Working with plugins when using CSP

Introduction

Content Security Policy (CSP) is a security standard intended to prevent threats such as Cross-Site Scripting (XSS) attacks. When CSP is enabled on your web server, it restricts content loading to approved sources only, blocking requests to any third-party domains that have not been explicitly allowed.

If you are using ONLYOFFICE Docs (Enterprise Edition or Developer Edition) integrated with your web solution and CSP is enabled, plugins that rely on third-party resources will be blocked from functioning correctly. To fix this, you need to add the domains used by those plugins to your CSP allowlist.

Adding trusted domains

CSP is configured via the Content-Security-Policy HTTP header. The header uses directives to specify allowed sources for different content types. The default-src directive acts as a fallback for any resource type that does not have its own directive. 'self' means that content can only be loaded from the current domain.

A typical header looks like this:

Header set Content-Security-Policy "default-src 'self'; script-src 'self'; connect-src 'self'; img-src 'self'; style-src 'self';"
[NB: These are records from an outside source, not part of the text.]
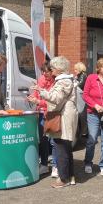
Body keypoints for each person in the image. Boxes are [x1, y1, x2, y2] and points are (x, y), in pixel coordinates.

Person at [33, 56, 78, 188]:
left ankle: (63, 179)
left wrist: (41, 91)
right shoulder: (68, 80)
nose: (51, 70)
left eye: (52, 68)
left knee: (61, 148)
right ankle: (70, 176)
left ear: (58, 68)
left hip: (63, 118)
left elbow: (55, 98)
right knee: (66, 148)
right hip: (67, 116)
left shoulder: (63, 81)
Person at [27, 61, 56, 176]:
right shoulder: (41, 79)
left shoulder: (56, 82)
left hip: (53, 113)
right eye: (43, 71)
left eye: (47, 71)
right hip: (41, 112)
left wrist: (39, 101)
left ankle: (55, 166)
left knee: (54, 141)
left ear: (52, 71)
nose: (44, 74)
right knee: (43, 140)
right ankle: (44, 165)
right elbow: (36, 94)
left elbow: (53, 101)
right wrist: (32, 97)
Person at [74, 62, 87, 137]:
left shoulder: (83, 75)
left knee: (82, 115)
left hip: (82, 99)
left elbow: (79, 85)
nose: (74, 71)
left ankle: (84, 132)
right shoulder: (79, 76)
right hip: (80, 98)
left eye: (76, 69)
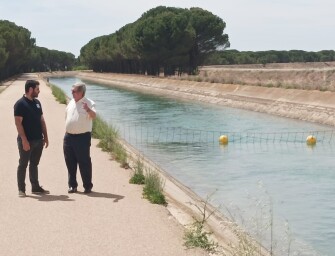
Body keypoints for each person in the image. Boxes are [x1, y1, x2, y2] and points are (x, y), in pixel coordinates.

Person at [14, 80, 50, 197]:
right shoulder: (20, 104)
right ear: (30, 89)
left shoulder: (37, 103)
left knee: (34, 164)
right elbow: (18, 123)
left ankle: (35, 187)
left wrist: (46, 136)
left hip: (38, 140)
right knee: (23, 164)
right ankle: (21, 189)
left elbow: (42, 120)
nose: (39, 91)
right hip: (27, 140)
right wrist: (24, 140)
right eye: (37, 89)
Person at [63, 82, 96, 194]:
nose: (72, 93)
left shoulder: (89, 103)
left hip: (82, 137)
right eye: (71, 91)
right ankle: (72, 185)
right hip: (68, 137)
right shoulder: (71, 102)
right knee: (70, 162)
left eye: (74, 91)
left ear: (81, 92)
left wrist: (87, 109)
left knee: (84, 162)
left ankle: (87, 186)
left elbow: (94, 116)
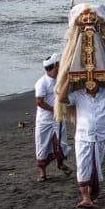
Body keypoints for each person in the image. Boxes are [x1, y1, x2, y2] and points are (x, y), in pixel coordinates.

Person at [57, 69, 105, 208]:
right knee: (83, 167)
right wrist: (68, 80)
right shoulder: (78, 95)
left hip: (101, 136)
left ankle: (91, 196)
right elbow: (61, 99)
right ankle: (85, 198)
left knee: (96, 166)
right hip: (83, 136)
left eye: (96, 79)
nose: (92, 82)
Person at [34, 53, 72, 182]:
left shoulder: (60, 80)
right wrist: (54, 110)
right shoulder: (42, 82)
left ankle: (61, 164)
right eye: (59, 64)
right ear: (55, 65)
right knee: (42, 145)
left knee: (60, 143)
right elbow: (39, 101)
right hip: (44, 119)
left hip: (58, 118)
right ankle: (42, 172)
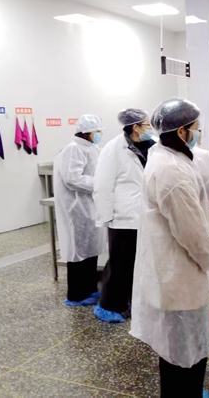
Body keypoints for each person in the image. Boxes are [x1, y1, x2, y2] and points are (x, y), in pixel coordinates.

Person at [130, 98, 209, 398]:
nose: (199, 133)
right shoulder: (172, 172)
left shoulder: (169, 159)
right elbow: (192, 233)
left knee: (176, 352)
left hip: (172, 270)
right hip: (179, 274)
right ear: (182, 131)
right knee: (184, 354)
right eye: (196, 127)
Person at [92, 108, 155, 323]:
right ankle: (109, 305)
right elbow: (102, 186)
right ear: (135, 127)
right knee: (121, 264)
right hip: (123, 217)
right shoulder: (113, 149)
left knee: (142, 263)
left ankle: (134, 302)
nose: (150, 128)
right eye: (147, 124)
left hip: (147, 216)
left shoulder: (153, 145)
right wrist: (105, 217)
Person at [53, 114, 106, 307]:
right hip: (76, 209)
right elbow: (72, 179)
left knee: (90, 250)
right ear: (87, 132)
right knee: (78, 253)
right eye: (97, 131)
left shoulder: (92, 148)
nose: (99, 134)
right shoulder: (74, 149)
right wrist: (100, 184)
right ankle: (76, 295)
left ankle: (89, 288)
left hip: (89, 206)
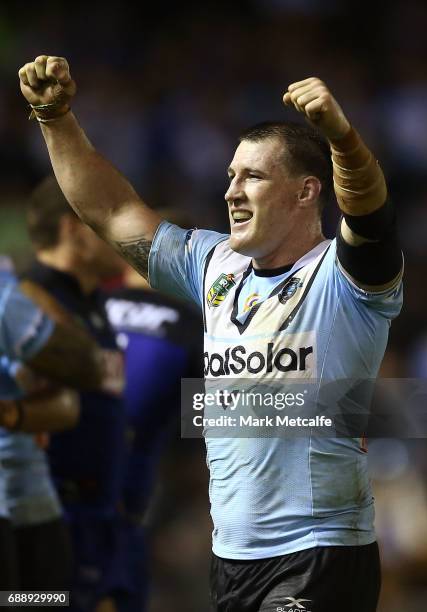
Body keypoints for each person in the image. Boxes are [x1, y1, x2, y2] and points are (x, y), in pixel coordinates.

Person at [19, 56, 403, 612]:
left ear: (304, 192)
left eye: (253, 176)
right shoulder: (213, 265)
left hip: (320, 553)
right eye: (230, 176)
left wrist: (341, 137)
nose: (232, 192)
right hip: (231, 559)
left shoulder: (344, 276)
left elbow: (371, 212)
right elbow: (111, 209)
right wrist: (54, 117)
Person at [23, 176, 127, 612]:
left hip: (96, 521)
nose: (123, 235)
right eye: (109, 222)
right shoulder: (26, 301)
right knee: (28, 603)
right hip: (43, 520)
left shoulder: (95, 304)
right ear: (73, 227)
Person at [105, 255, 203, 612]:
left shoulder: (84, 307)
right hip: (127, 508)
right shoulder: (194, 330)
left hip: (46, 492)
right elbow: (205, 443)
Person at [0, 255, 103, 590]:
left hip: (34, 498)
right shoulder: (13, 295)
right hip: (51, 503)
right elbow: (88, 370)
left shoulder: (98, 302)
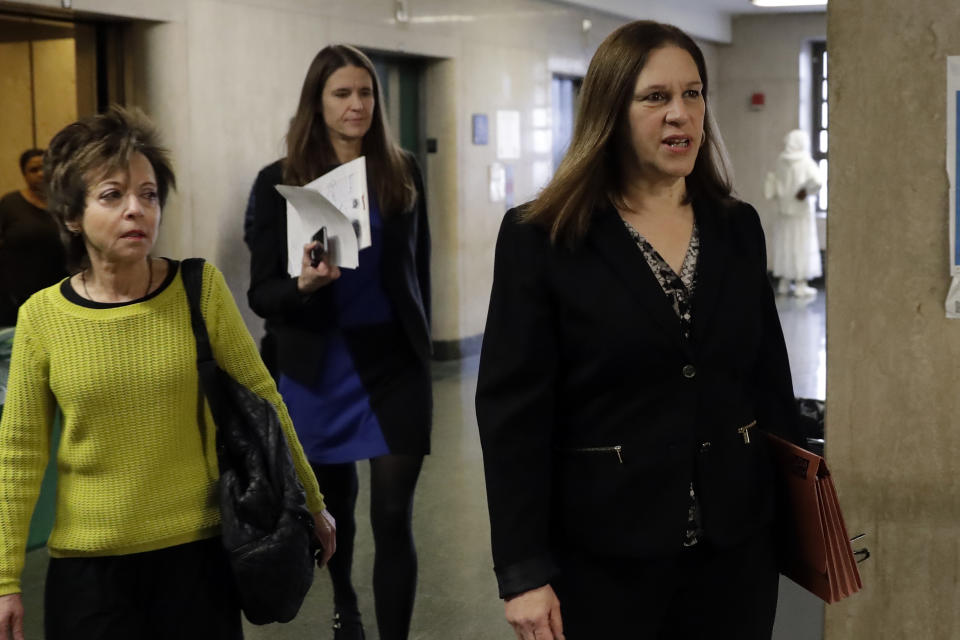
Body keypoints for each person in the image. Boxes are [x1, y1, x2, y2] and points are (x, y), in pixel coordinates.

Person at [476, 21, 803, 639]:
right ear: (611, 111)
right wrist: (522, 570)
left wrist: (796, 522)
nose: (679, 114)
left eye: (693, 94)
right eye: (655, 98)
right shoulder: (543, 236)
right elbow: (512, 413)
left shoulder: (737, 228)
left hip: (736, 549)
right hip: (605, 553)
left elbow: (769, 381)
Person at [0, 106, 335, 640]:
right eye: (112, 195)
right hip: (89, 572)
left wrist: (311, 503)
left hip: (198, 558)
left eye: (149, 194)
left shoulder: (199, 289)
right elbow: (19, 453)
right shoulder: (42, 317)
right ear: (70, 215)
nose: (137, 209)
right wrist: (4, 579)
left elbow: (263, 399)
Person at [245, 44, 431, 640]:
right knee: (337, 510)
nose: (357, 105)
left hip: (393, 365)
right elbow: (261, 293)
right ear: (317, 103)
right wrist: (301, 285)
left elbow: (415, 271)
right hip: (317, 366)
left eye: (365, 93)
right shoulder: (279, 181)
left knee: (395, 516)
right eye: (342, 94)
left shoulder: (400, 171)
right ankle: (345, 601)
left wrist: (422, 340)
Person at [0, 148, 68, 326]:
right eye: (33, 170)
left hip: (58, 293)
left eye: (45, 167)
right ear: (24, 174)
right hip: (15, 296)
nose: (40, 173)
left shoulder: (65, 205)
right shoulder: (11, 204)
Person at [763, 129, 823, 297]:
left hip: (784, 211)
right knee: (801, 245)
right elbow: (817, 181)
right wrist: (806, 190)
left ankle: (784, 282)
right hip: (801, 212)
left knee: (785, 245)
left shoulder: (781, 160)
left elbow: (775, 183)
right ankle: (801, 284)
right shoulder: (805, 161)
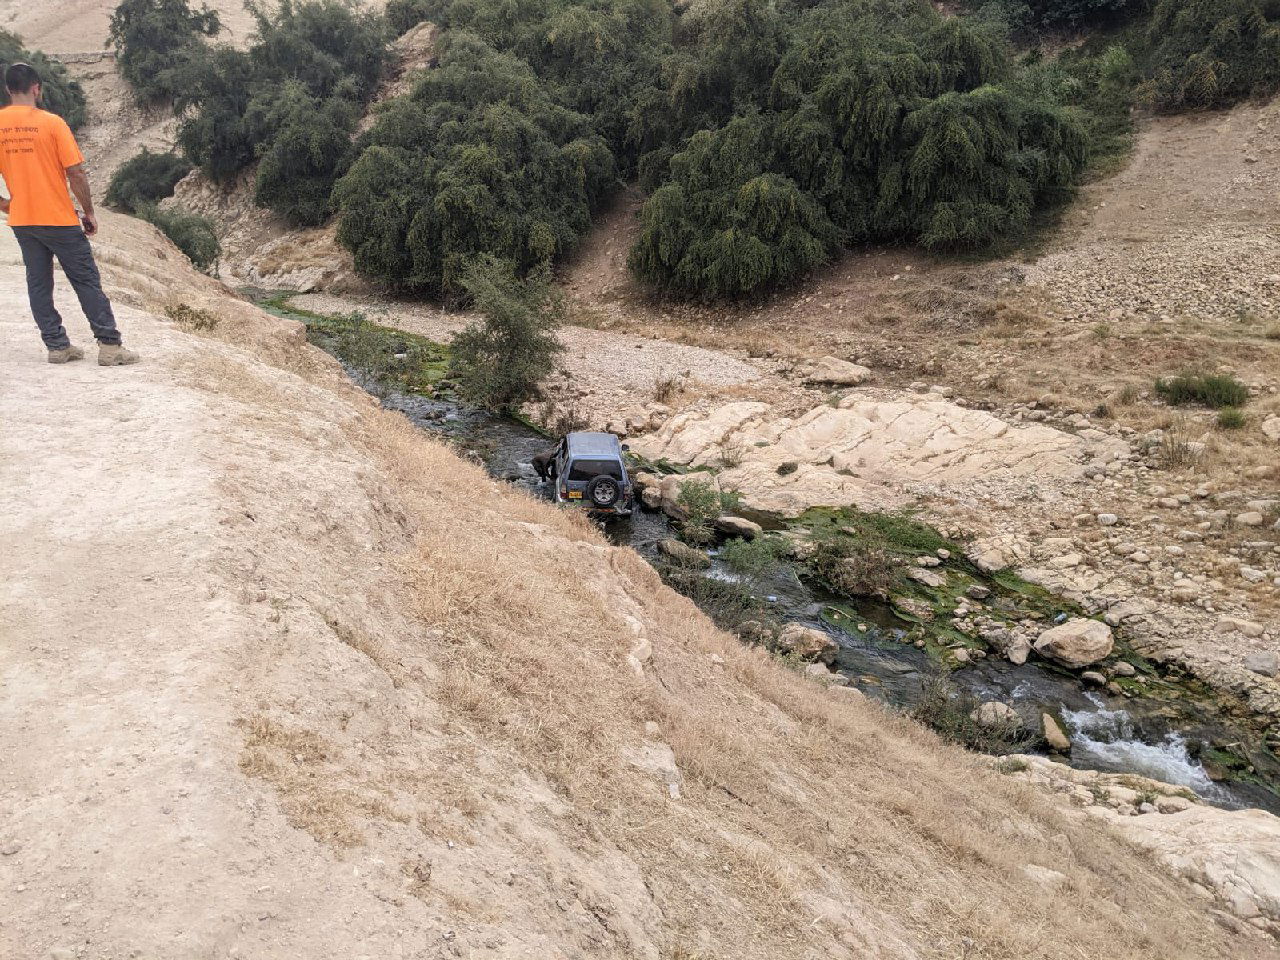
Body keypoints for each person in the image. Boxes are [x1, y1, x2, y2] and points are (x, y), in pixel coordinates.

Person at [0, 62, 138, 365]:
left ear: (8, 89)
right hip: (58, 218)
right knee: (86, 280)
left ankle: (57, 346)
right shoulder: (52, 123)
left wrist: (7, 204)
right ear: (37, 88)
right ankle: (110, 346)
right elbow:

To allow a plugin to access its required external domain, add that domain to the default-src directive:

default-src 'self' *.trusted-domain.com

This allows requests to and loading of content from the specified domain and its subdomains. Repeat this for each plugin that requires external access.

The exact location of the HTTP header depends on your web server and integration setup. This article describes the general principle.
To identify which domains a plugin requires, open the browser developer tools, go to the Network tab, and run the plugin. Any blocked external requests will appear as failed, and the domain in those requests is what you need to add to your CSP allowlist.

Example: allowing the YouTube plugin

The youtube plugin loads video content from www.youtube.com. Without adding this domain to the CSP allowlist, the plugin will be blocked from loading videos.

To allow it, add *www.youtube.com to the default-src directive:

Header set Content-Security-Policy "default-src 'self' *www.youtube.com; script-src 'self'; connect-src 'self'; img-src 'self'; style-src 'self';"

Apply the same approach for any other installed plugin that uses third-party resources, adding its required domain to the directive in the same way.